别人写自传都是美化自己,哪怕是写一些丑事,那也是写那种带着趣味性能提升自身魅力的事情,而他倒是好,不能写的是他硬是也全写了。
他们对此甚至无法反驳,因为这都是卢武铉自己写的,自己承认的。
难道还能说他写自传时喝醉了?
卢武铉也很无辜,他当时也没想过自己能有机会当总统啊,依旧发挥嘴硬的传统,“自传如果不真实的话还叫自传吗?先想法解决问题吧。”
“两位阁下,现在的形势就相当于中国的三国,先生是刘备,郑议员是孙权,而李议员就是曹操,我们大可以联孙抗曹。”秘书金洙卿说道。
“此言有理,相比郑议员,国家党可难对付多了,如果能先赢了李议员的话,再和郑议员竞争也不迟。”
“是啊,只靠我们现在恐怕挡不住国家党的攻势,联合才有机会。”
“世界杯刚刚结束,郑议员如今风头正劲,完全可以借势一用……”
其他人都纷纷对此表示赞同,一个人打不过,就两个人一起打他,先把最大的打倒,然后再来君子之争。
“不可。

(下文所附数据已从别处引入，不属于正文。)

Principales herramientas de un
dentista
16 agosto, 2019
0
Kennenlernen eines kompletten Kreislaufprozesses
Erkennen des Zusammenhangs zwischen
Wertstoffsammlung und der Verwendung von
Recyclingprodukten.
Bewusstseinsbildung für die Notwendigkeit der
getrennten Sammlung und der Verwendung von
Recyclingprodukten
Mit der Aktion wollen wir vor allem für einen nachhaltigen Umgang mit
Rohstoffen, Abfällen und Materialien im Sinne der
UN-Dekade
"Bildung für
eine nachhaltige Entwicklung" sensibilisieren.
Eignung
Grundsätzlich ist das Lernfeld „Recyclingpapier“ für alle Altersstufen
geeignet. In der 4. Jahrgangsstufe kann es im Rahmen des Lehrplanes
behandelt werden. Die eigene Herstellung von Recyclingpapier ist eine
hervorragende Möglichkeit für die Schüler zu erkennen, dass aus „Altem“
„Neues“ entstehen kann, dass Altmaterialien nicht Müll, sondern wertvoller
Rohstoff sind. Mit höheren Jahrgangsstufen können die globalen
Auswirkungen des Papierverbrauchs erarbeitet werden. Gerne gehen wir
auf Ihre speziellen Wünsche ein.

”许敬贤出言说道。
刹那间所有人目光都看向了他。
金洙卿更是皱起眉头,如果他提的意见得到采用,并成功的话他就是立下不可磨灭大功的功臣,其他人都支持,许敬贤反对,这让他很不爽。
但却并没有表露出来,而是一脸请教,“不知许部长有什么高见?”
“我们检方手里已经掌握了李长晖的丑闻,一旦曝光,那么其势不攻自破。”许敬贤面色沉稳,语气平静的说道:“所以我们根本不需要担心李议员,重点是郑议员,不能我们掀翻李议员后却是又为他做了嫁衣。”
其他人闻言纷纷看向金泳建。
“啊,是这样的。”金泳建看了许敬贤一眼,然后点点头表示赞同。
其实他根本不知道许敬贤说的李长晖的丑闻是什么,但得益于许敬贤从不信口开河,他选择了为其背书。
金洙卿立刻追问,“许部长说的李长晖的丑闻到底是什么?在座的都是自己人,还不能明说吗?至少让大家判断一下这丑闻的分量够不够。”
这话多少是有点挑拨的意思。
“光指望这一桩丑闻扳倒李议员的话其分量当然够。”许敬贤斩钉截铁的保证,接着又话锋一转,“但想让让卢前辈凭此胜选却不够,所以我还有个建议能帮卢前辈止住支持者下滑的趋势,并迅速重获大量选票。”
关于已经掌握李长晖为其儿子动用特权逃兵役的证据的事,他当然不可能说出来,谁能保证这些人里有没有人走漏风声?
如果让李长晖提前有了准备这事造成的效果会大打折扣。
所以他选择抛出另一个话题来转移大家的注意力,果然,许敬贤后面那段话一出,所有人都坐直了身体。